Lorsque nous voyons des recherches circulées sur l’autisme et la génétique, nous pouvons aisément constater que les gènes pointés du doigt ne sont pas liés à l’autisme mais bien à différents syndromes. Des syndromes génétiques tels que, le x fragile, la sclérose tubéreuse, le syndrome de Cowden, le syndrome de Rett, le syndrome d’Angelman, le syndrome de Timothy, la neurofibromatose, sont des conditions génétiques rares. Ils n’ont rien à voir avec l’autisme, c’est-à-dire, que ces personnes n’ont pas de fonctionnement perceptif, cette autre forme d’intelligence. 

Par exemple, dans une étude récente réalisée par des chercheurs de l’Université McGill à Montréal, nous pouvons lire :

« Les troubles du spectre de l’autisme forment un ensemble de centaines de maladies très rares, causées par des mutations dans de nombreux gènes

Le groupe de scientifiques a concentré ses recherches sur un gène nommé GRIN2B, connu pour causer l’autisme lorsqu’il subit une mutation.

Par génie génétique, ils ont réussi à corriger en laboratoire la mutation affectant les cellules du patient, et à les faire redevenir saines. »[1]

Tout d’abord, une première erreur grossière démontre cet amalgame entre autisme et syndrome. L’autisme ne forme pas un ensemble de centaines de maladies très rares et la condition n’a aucune mutation ! 

Lorsqu’on parle d’autisme, il n’y a aucune altération génétique. L’autisme est une prédisposition génétique que nous pouvons avoir dans notre phénotype et donc, transmettre à nos enfants ou non, selon plusieurs facteurs qui entrent en jeu. Au niveau génétique, nous pourrions comparer l’autisme à toutes autres caractéristiques humaines, telle la couleur de yeux, de cheveux, de peau. Bien que différent, aucun de ces traits n’est pathologique. 

Lorsqu’on parle de syndrome génétique, il y a des altérations génétiques fréquentes, des mutations fréquentes. Dans certains cas, ces syndromes sont aussi dégénératifs.

Certains comportements observables peuvent sembler se ressembler entre l’autisme et certains de ces syndromes : langage tardif, écholalie, évitement du contact visuel, mouvements répétitifs, hypersensibilité aux stimuli, anxiété, agressivité, etc. 

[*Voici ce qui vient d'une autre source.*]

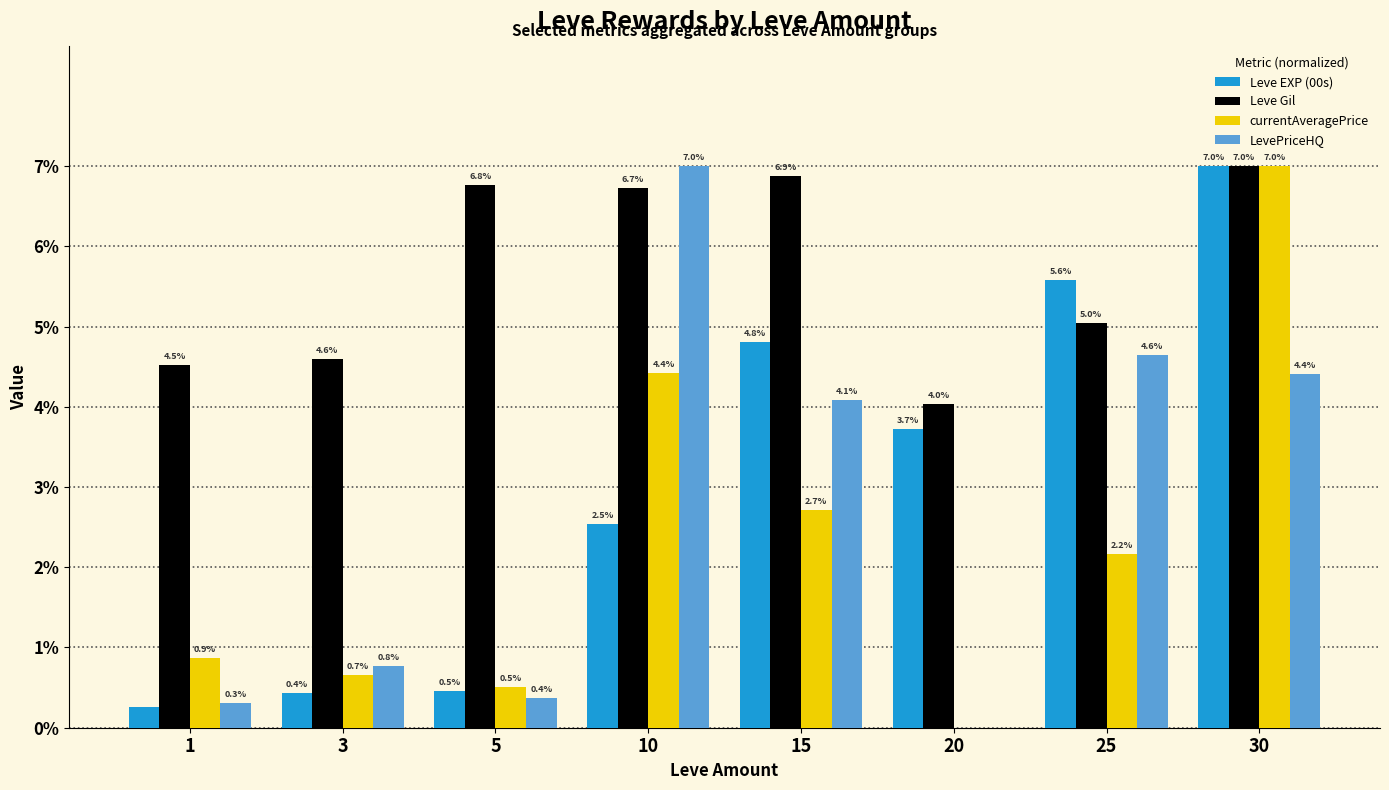

Between 3 and 25, which series saw the biggest shift?

Leve EXP (00s)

En autisme, ces comportements sont souvent mal compris et donc mal interprétés. Lorsque nous connaissons bien l’autisme, nous savons que ces comportements sont en lien avec le cerveau perceptif et font soi parti du développement normal et de la personnalité de la personne ou ils ont une source explicable et que l’environnement peut être amélioré en conséquence (anxiété, agressivité, opposition, automutilation). 

La recherche, peu importe le domaine, est importante. Elle permet d’améliorer les connaissances, de mieux comprendre, d’évoluer. 

Je crois par contre qu’il est nécessaire de s’interroger sur les motifs lorsqu’on fait de la recherche en génétique. Lorsque ces dites recherches ont pour objectifs le dépistage précoce d’un variant humain…le chemin nous conduit tout droit vers l’eugénisme de celui-ci, en l’occurrence, l’autisme, une autre forme d’intelligence indispensable à l’humanité.